BEGIN EXCERPTED DATA

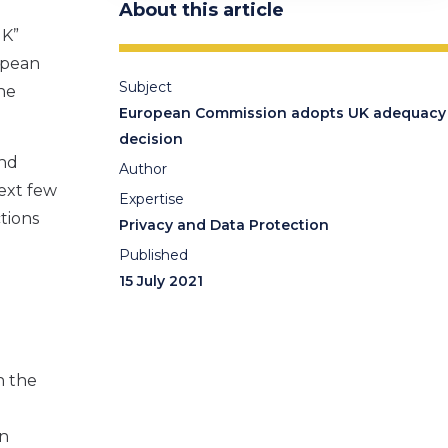
About this article
UK”
opean
Subject
the
European Commission adopts UK adequacy
.
decision
nd
Author
ext few
Expertise
tions
Privacy and Data Protection
Published
15 July 2021
n t
he
wn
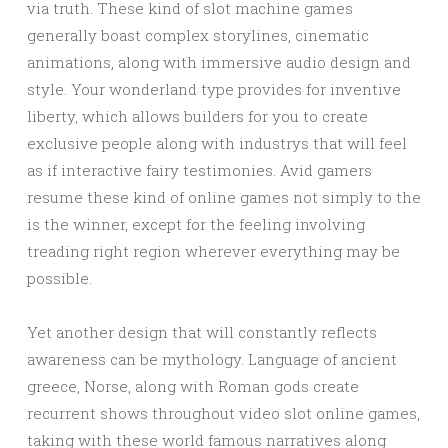
via truth. These kind of slot machine games
generally boast complex storylines, cinematic
animations, along with immersive audio design and
style. Your wonderland type provides for inventive
liberty, which allows builders for you to create
exclusive people along with industrys that will feel
as if interactive fairy testimonies. Avid gamers
resume these kind of online games not simply to the
is the winner, except for the feeling involving
treading right region wherever everything may be
possible.
Yet another design that will constantly reflects
awareness can be mythology. Language of ancient
greece, Norse, along with Roman gods create
recurrent shows throughout video slot online games,
taking with these world famous narratives along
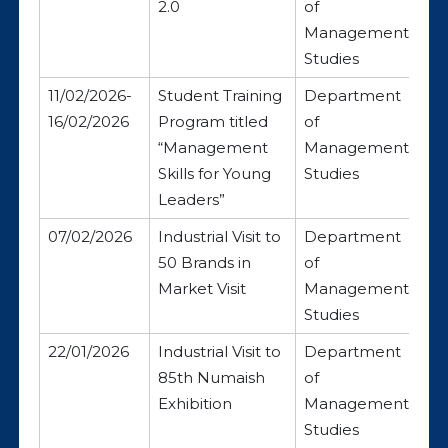
2.0
of
Management
Studies
11/02/2026-
Student Training
Department
16/02/2026
Program titled
of
“Management
Management
Skills for Young
Studies
Leaders”
07/02/2026
Industrial Visit to
Department
50 Brands in
of
Market Visit
Management
Studies
22/01/2026
Industrial Visit to
Department
85th Numaish
of
Exhibition
Management
Studies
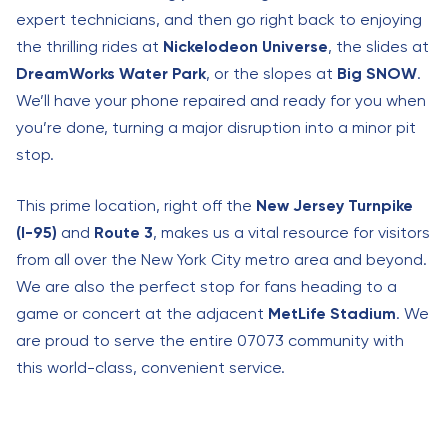
expert technicians, and then go right back to enjoying
the thrilling rides at
Nickelodeon Universe
, the slides at
DreamWorks Water Park
, or the slopes at
Big SNOW
.
We’ll have your phone repaired and ready for you when
you’re done, turning a major disruption into a minor pit
stop.
This prime location, right off the
New Jersey Turnpike
(I-95)
and
Route 3
, makes us a vital resource for visitors
from all over the New York City metro area and beyond.
We are also the perfect stop for fans heading to a
game or concert at the adjacent
MetLife Stadium
. We
are proud to serve the entire 07073 community with
this world-class, convenient service.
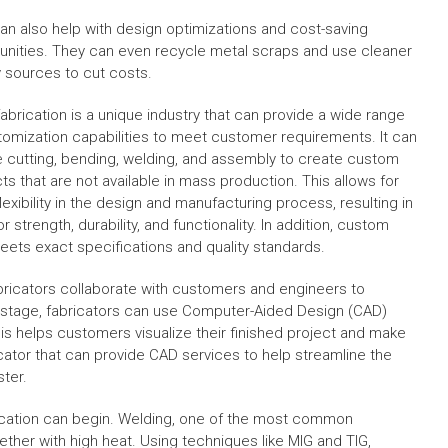
an also help with design optimizations and cost-saving
unities. They can even recycle metal scraps and use cleaner
 sources to cut costs.
fabrication is a unique industry that can provide a wide range
tomization capabilities to meet customer requirements. It can
e cutting, bending, welding, and assembly to create custom
ts that are not available in mass production. This allows for
exibility in the design and manufacturing process, resulting in
r strength, durability, and functionality. In addition, custom
eets exact specifications and quality standards.
ricators collaborate with customers and engineers to
his stage, fabricators can use Computer-Aided Design (CAD)
is helps customers visualize their finished project and make
icator that can provide CAD services to help streamline the
ter.
ication can begin. Welding, one of the most common
ether with high heat. Using techniques like MIG and TIG,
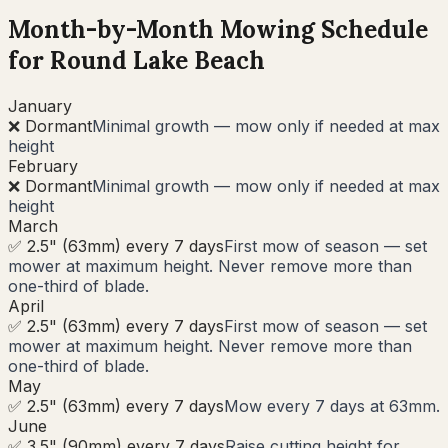
Month-by-Month Mowing Schedule
for
Round Lake Beach
January
❌ Dormant
Minimal growth — mow only if needed at max
height
February
❌ Dormant
Minimal growth — mow only if needed at max
height
March
✅ 2.5" (63mm) every 7 days
First mow of season — set
mower at maximum height. Never remove more than
one-third of blade.
April
✅ 2.5" (63mm) every 7 days
First mow of season — set
mower at maximum height. Never remove more than
one-third of blade.
May
✅ 2.5" (63mm) every 7 days
Mow every 7 days at 63mm.
June
✅ 3.5" (90mm) every 7 days
Raise cutting height for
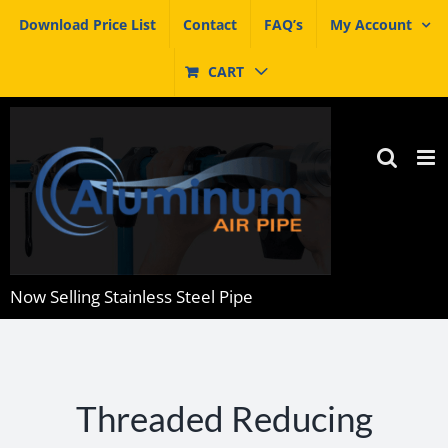
Skip
Download Price List
Contact
FAQ’s
My Account
to
content
CART
Now Selling Stainless Steel Pipe
Threaded Reducing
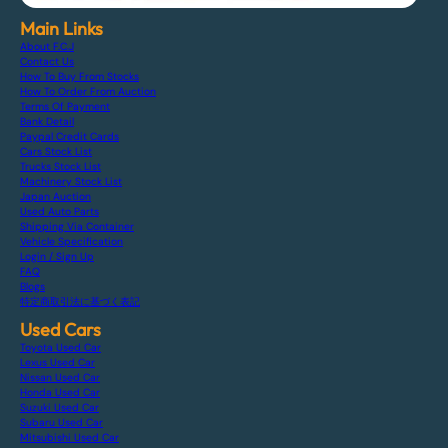
Main Links
About F.C.J
Contact Us
How To Buy From Stocks
How To Order From Auction
Terms Of Payment
Bank Detail
Paypal Credit Cards
Cars Stock List
Trucks Stock List
Machinery Stock List
Japan Auction
Used Auto Parts
Shipping Via Container
Vehicle Specification
Login / Sign Up
FAQ
Blogs
特定商取引法に基づく表記
Used Cars
Toyota Used Car
Lexus Used Car
Nissan Used Car
Honda Used Car
Suzuki Used Car
Subaru Used Car
Mitsubishi Used Car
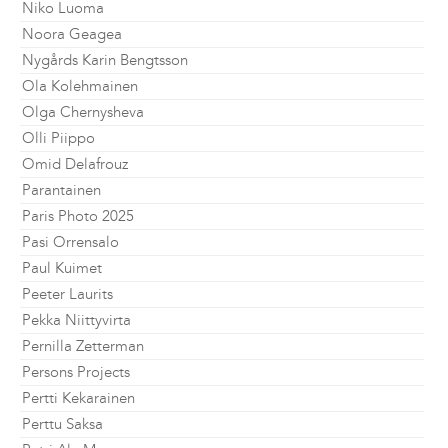
Niko Luoma
Noora Geagea
Nygårds Karin Bengtsson
Ola Kolehmainen
Olga Chernysheva
Olli Piippo
Omid Delafrouz
Parantainen
Paris Photo 2025
Pasi Orrensalo
Paul Kuimet
Peeter Laurits
Pekka Niittyvirta
Pernilla Zetterman
Persons Projects
Pertti Kekarainen
Perttu Saksa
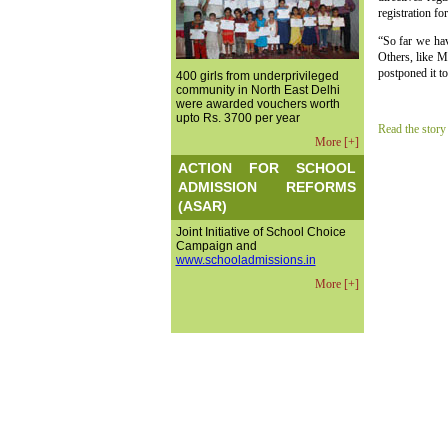
registration fo
“So far we hav
Others, like 
postponed it t
400 girls from underprivileged
community in North East Delhi
were awarded vouchers worth
upto Rs. 3700 per year
Read the story
More [+]
ACTION FOR SCHOOL
ADMISSION REFORMS
(ASAR)
Joint Initiative of School Choice
Campaign and
www.schooladmissions.in
More [+]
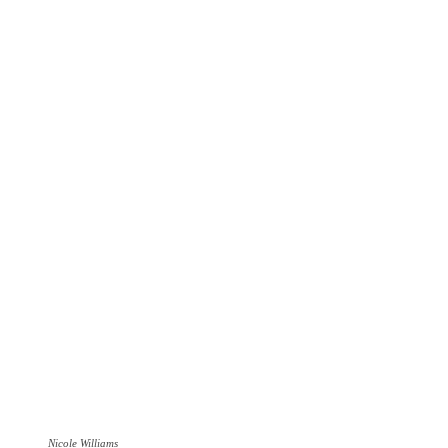
Nicole Williams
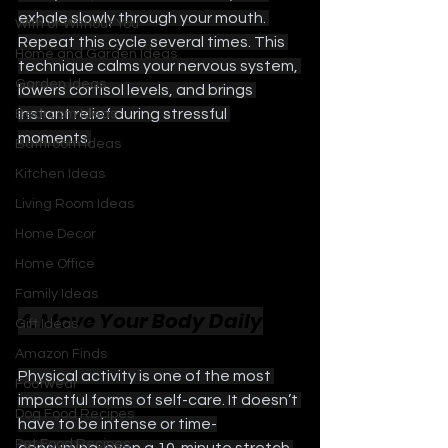
exhale slowly through your mouth. 
With or Without You
Repeat this cycle several times. This 
Home and Garden Ideas
technique calms your nervous system, 
Garden Ideas
lowers cortisol levels, and brings 
instant relief during stressful 
Bedroom Ideas
moments.
Bathroom Ideas
Kitchen Ideas
Living Room Ideas
Home Decor
Home Office
Family Ideas
4. Move Your Body Daily
Gift Ideas
Amazon Finds
Physical activity is one of the most 
Footwear
impactful forms of self-care. It doesn’t 
Dog Food Recipes
have to be intense or time-
Pet Food Recipes
consuming; even a 10-minute stretch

END EXCERPTED DATA

*EXERCISE PROMPT:*
Transcribe all the data word for word; the images stay out.

*ANSWER FOR THE TASK:*
About this article
UK”
opean
Subject
the
European Commission adopts UK adequacy
.
decision
nd
Author
ext few
Expertise
tions
Privacy and Data Protection
Published
15 July 2021
n t
he
wn
via truth. These kind of slot machine games
generally boast complex storylines, cinematic
animations, along with immersive audio design and
style. Your wonderland type provides for inventive
liberty, which allows builders for you to create
exclusive people along with industrys that will feel
as if interactive fairy testimonies. Avid gamers
resume these kind of online games not simply to the
is the winner, except for the feeling involving
treading right region wherever everything may be
possible.
Yet another design that will constantly reflects
awareness can be mythology. Language of ancient
greece, Norse, along with Roman gods create
recurrent shows throughout video slot online games,
taking with these world famous narratives along
2.0
of
Management
Studies
11/02/2026-
Student Training
Department
16/02/2026
Program titled
of
“Management
Management
Skills for Young
Studies
Leaders”
07/02/2026
Industrial Visit to
Department
50 Brands in
of
Market Visit
Management
Studies
22/01/2026
Industrial Visit to
Department
85th Numaish
of
Exhibition
Management
Studies
expert technicians, and then go right back to enjoying
the thrilling rides at
Nickelodeon Universe
, the slides at
DreamWorks Water Park
, or the slopes at
Big SNOW
.
We’ll have your phone repaired and ready for you when
you’re done, turning a major disruption into a minor pit
stop.
This prime location, right off the
New Jersey Turnpike
(I-95)
and
Route 3
, makes us a vital resource for visitors
from all over the New York City metro area and beyond.
We are also the perfect stop for fans heading to a
game or concert at the adjacent
MetLife Stadium
. We
are proud to serve the entire 07073 community with
this world-class, convenient service.
an also help with design optimizations and cost-saving
unities. They can even recycle metal scraps and use cleaner
 sources to cut costs.
fabrication is a unique industry that can provide a wide range
tomization capabilities to meet customer requirements. It can
e cutting, bending, welding, and assembly to create custom
ts that are not available in mass production. This allows for
exibility in the design and manufacturing process, resulting in
r strength, durability, and functionality. In addition, custom
eets exact specifications and quality standards.
ricators collaborate with customers and engineers to
his stage, fabricators can use Computer-Aided Design (CAD)
is helps customers visualize their finished project and make
icator that can provide CAD services to help streamline the
ter.
ication can begin. Welding, one of the most common
ether with high heat. Using techniques like MIG and TIG,
Month-by-Month Mowing Schedule
for
Round Lake Beach
January
❌ Dormant
Minimal growth — mow only if needed at max
height
February
❌ Dormant
Minimal growth — mow only if needed at max
height
March
✅ 2.5" (63mm) every 7 days
First mow of season — set
mower at maximum height. Never remove more than
one-third of blade.
April
✅ 2.5" (63mm) every 7 days
First mow of season — set
mower at maximum height. Never remove more than
one-third of blade.
May
✅ 2.5" (63mm) every 7 days
Mow every 7 days at 63mm.
June
✅ 3.5" (90mm) every 7 days
Raise cutting height for
Skip
Download Price List
Contact
FAQ’s
My Account
to
content
CART
Now Selling Stainless Steel Pipe
Threaded Reducing
Main Links
About F.C.J
Contact Us
How To Buy From Stocks
How To Order From Auction
Terms Of Payment
Bank Detail
Paypal Credit Cards
Cars Stock List
Trucks Stock List
Machinery Stock List
Japan Auction
Used Auto Parts
Shipping Via Container
Vehicle Specification
Login / Sign Up
FAQ
Blogs
特定商取引法に基づく表記
Used Cars
Toyota Used Car
Lexus Used Car
Nissan Used Car
Honda Used Car
Suzuki Used Car
Subaru Used Car
Mitsubishi Used Car
Niko Luoma
Noora Geagea
Nygårds Karin Bengtsson
Ola Kolehmainen
Olga Chernysheva
Olli Piippo
Omid Delafrouz
Parantainen
Paris Photo 2025
Pasi Orrensalo
Paul Kuimet
Peeter Laurits
Pekka Niittyvirta
Pernilla Zetterman
Persons Projects
Pertti Kekarainen
Perttu Saksa
registration fo
“So far we hav
Others, like 
postponed it t
400 girls from underprivileged
community in North East Delhi
were awarded vouchers worth
upto Rs. 3700 per year
Read the story
More [+]
ACTION FOR SCHOOL
ADMISSION REFORMS
(ASAR)
Joint Initiative of School Choice
Campaign and
www.schooladmissions.in
More [+]
Nicole Williams
exhale slowly through your mouth. 
With or Without You
Repeat this cycle several times. This 
Home and Garden Ideas
technique calms your nervous system, 
Garden Ideas
lowers cortisol levels, and brings 
instant relief during stressful 
Bedroom Ideas
moments.
Bathroom Ideas
Kitchen Ideas
Living Room Ideas
Home Decor
Home Office
Family Ideas
4. Move Your Body Daily
Gift Ideas
Amazon Finds
Physical activity is one of the most 
Footwear
impactful forms of self-care. It doesn’t 
Dog Food Recipes
have to be intense or time-
Pet Food Recipes
consuming; even a 10-minute stretch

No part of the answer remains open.